◆ **PASSAGE TO READ**:
::::
In her own words...


 

Am I a surrealist?  Am I a sophist, a Buddhist, a Zoroastrian?  Am I an extremist, an alchemist, a contortionist, a mythologist, a fantasist, a humorist?  Must we artists bow our heads and accept a label, without which we do not exist?  The underlying ideas of surrealism are still very much with me.  They are in the backs of a lot of other minds too, even in those so young as to have known only the records, the hearsay, the debris.  But I have no label except artist.

– Dorothea Tanning, 1989

 

 

New On View


"International Surrealism from Tate: Fifty Years of Dreams" will be on view at the Frist Art Museum, Nashville from May 22 through August 30, 2026.  The exhibition draws from the collection of the Tate Modern in London, and includes a range of paintings, photographs, and sculptures by the hand of the movement's luminaries as well as artists whose affinities have been less widely recognized.  The installation will feature the painting Eine Kleine Nachmusik (1943), among other works.
::::
[Stored entries]
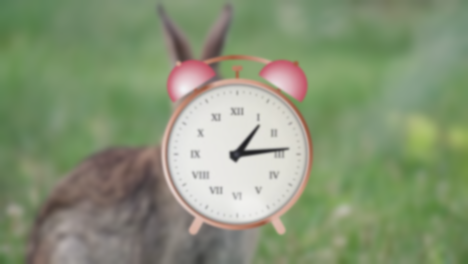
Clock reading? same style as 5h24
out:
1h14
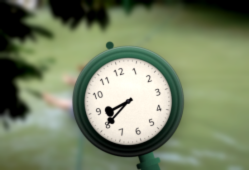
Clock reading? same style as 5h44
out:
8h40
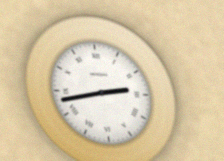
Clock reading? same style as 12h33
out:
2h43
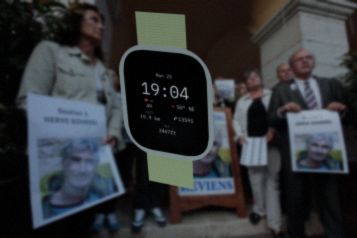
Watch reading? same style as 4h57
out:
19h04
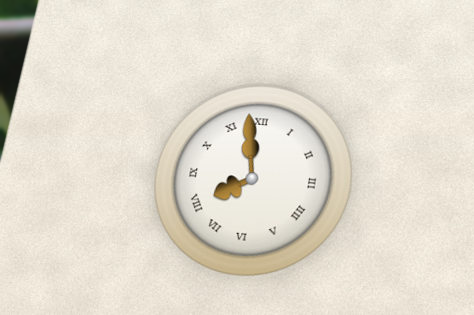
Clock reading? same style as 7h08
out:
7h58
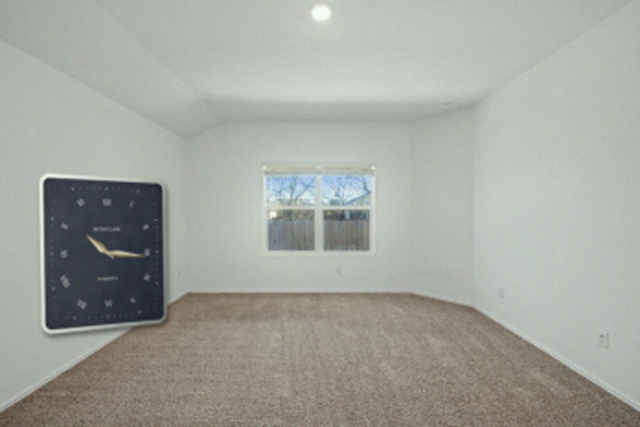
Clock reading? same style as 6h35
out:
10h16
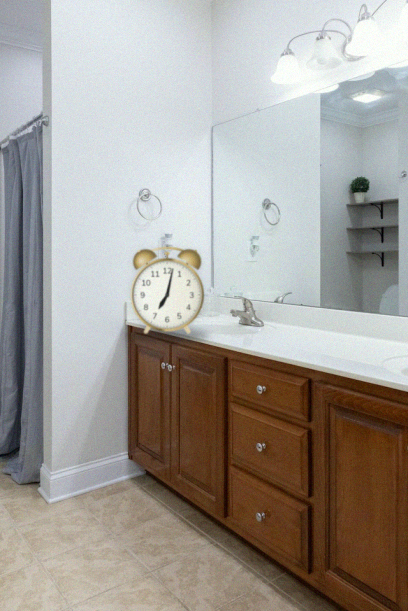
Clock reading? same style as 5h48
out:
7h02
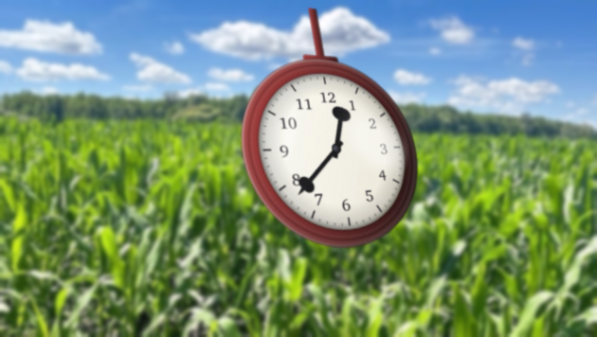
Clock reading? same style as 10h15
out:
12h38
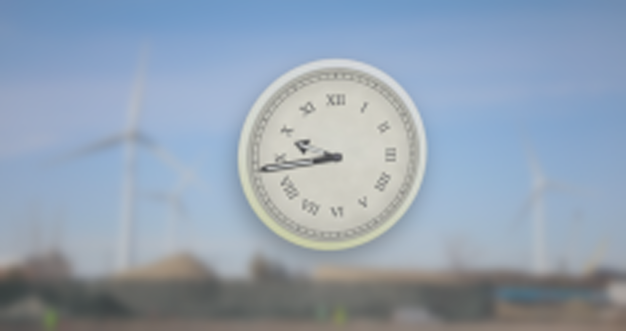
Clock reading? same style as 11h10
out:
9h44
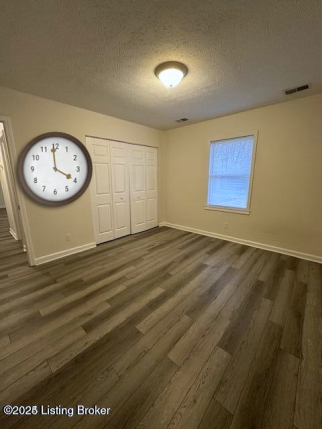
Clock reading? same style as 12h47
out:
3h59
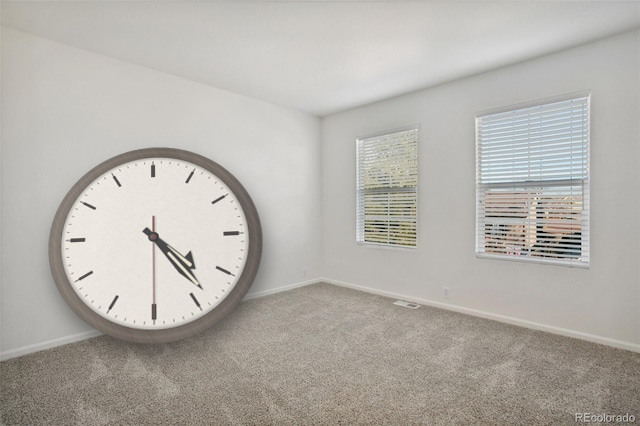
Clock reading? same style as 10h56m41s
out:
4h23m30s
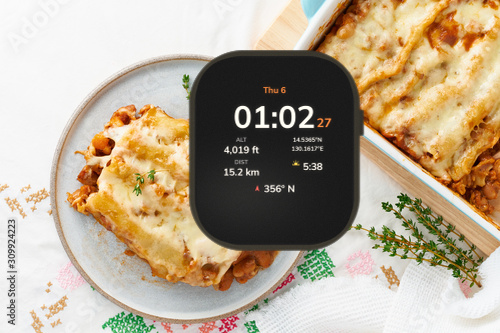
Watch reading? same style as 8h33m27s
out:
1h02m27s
::::
◆ **GIVEN INSTRUCTION A**:
From the Dorothea Tanning page, please return the text from "In her own words..." to "label except artist.", word for word.
◆ **GIVEN INSTRUCTION B**:
State whether each statement agrees with the Dorothea Tanning page, answering yes or no and quoting the deciding words. (i) The exhibition at the Frist Art Museum runs from May 22 through August 30, 2026. (ii) The exhibition draws from the collection of the Museum of Modern Art in New York. (iii) In the quoted passage, Tanning says the underlying ideas of surrealism are no longer with her.

◆ **ANSWER A**:
In her own words...


 

Am I a surrealist?  Am I a sophist, a Buddhist, a Zoroastrian?  Am I an extremist, an alchemist, a contortionist, a mythologist, a fantasist, a humorist?  Must we artists bow our heads and accept a label, without which we do not exist?  The underlying ideas of surrealism are still very much with me.  They are in the backs of a lot of other minds too, even in those so young as to have known only the records, the hearsay, the debris.  But I have no label except artist.

◆ **ANSWER B**:
(i) Yes: "will be on view at the Frist Art Museum, Nashville from May 22 through August 30, 2026."
(ii) No: "The exhibition draws from the collection of the Tate Modern in London."
(iii) No: "The underlying ideas of surrealism are still very much with me."